According to research, only 10% of us listen effectively  And people spend 60-80% of conversations talking about themselves ꟷ even if no one is listening! There’s no doubt we could all benefit from more insightful listening.

Being an insightful listener means not only actively engaging with the person on the other end of the conversation, but also listening for the subtleties.

You’re offering your full attention to someone as they overtly or covertly express their feelings and needs. You’re listening to the nuances of emotional variance in their voice, so you can accurately discern their emotions. And you’re listening in an empathetic manner, focused entirely on them instead of yourself. You’re taking in non-verbal signals as well, absorbing body language to read between the lines.

As an insightful listener, you're listening with respect and an open mind. With alignment as opposed to antagonism. This deepens understanding and helps overcome conflict.

Here are 11 techniques to boost your listening skills immediately.

  1. Attend. Give the speaker your undivided attention and don’t succumb to distractions.

  2. Go to the balcony. In Getting Past No, author William Ury suggests that, instead of reacting with knee-jerk emotions, you walk up the steps to your mental "balcony." View the scene from above and calmly evaluate it. Replace passion with dispassion.

  3. Bracket. Acknowledge your biases, preconceptions, and judgments . . . then consciously set them aside.
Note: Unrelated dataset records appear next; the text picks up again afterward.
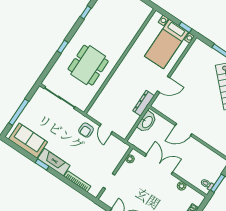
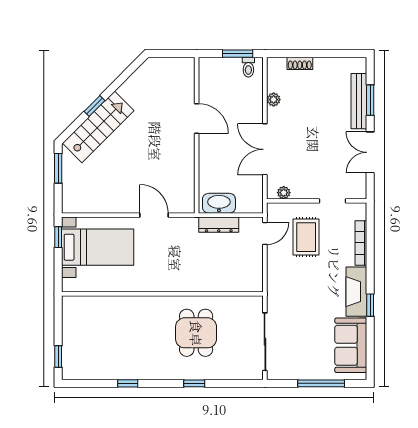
dining table: (88, 65) -> (196, 333), width x0.73
dresser: (144, 103) -> (219, 225), moved
door: (106, 129) -> (265, 233), moved
armchair: (86, 130) -> (285, 277), removed
door: (184, 130) -> (197, 118), moved
rug: (99, 155) -> (306, 237), added

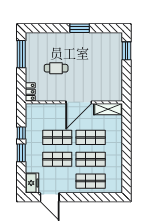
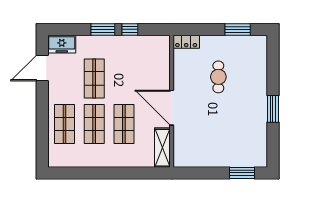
window: (21, 54) -> (238, 29), width x0.69
shop shelf: (57, 137) -> (124, 78), removed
  4. Demonstrate. Show you’re listening by saying things like “Yes” or “I see,” and nod or smile at appropriate times.

  5. Reflect. Confirm your understanding by reflecting (repeating) the speaker's words.

  6. Defer. Don’t interrupt.

  7. Paraphrase. Use your own words to confirm the speaker’s message.

  8. Check perception. Confirm with the speaker that your assumptions are correct ꟷ not just the data you're receiving, but also how the speaker is feeling.

  9. Use open-ended questions. Probe for more information by asking questions that require more than a one-word response. This shows you're curious and interested.

  10. Check body language and tone. Be aware of the speaker's whole message, not just the words. Body language and tone can dramatically shift meaning. Also, stay aware of your own body language and tone: are you welcoming or closed-off?

  11. Steer your perspective toward opportunity. When conflict arises due to tension or differing viewpoints, look for potential opportunities by asking yourself, “What’s possible here?” or “How can this improve the situation or relationship?”

In short, follow the Golden Rule. Treat the speaker the way you want to be treated when you’re expressing yourself.

Becoming a more insightful listener takes practice, deliberation, and patience. But it’s worth it. When you listen with insight, you’ll find it improves every relationship, whether you’re trying to secure a new client or wrangle your teenager.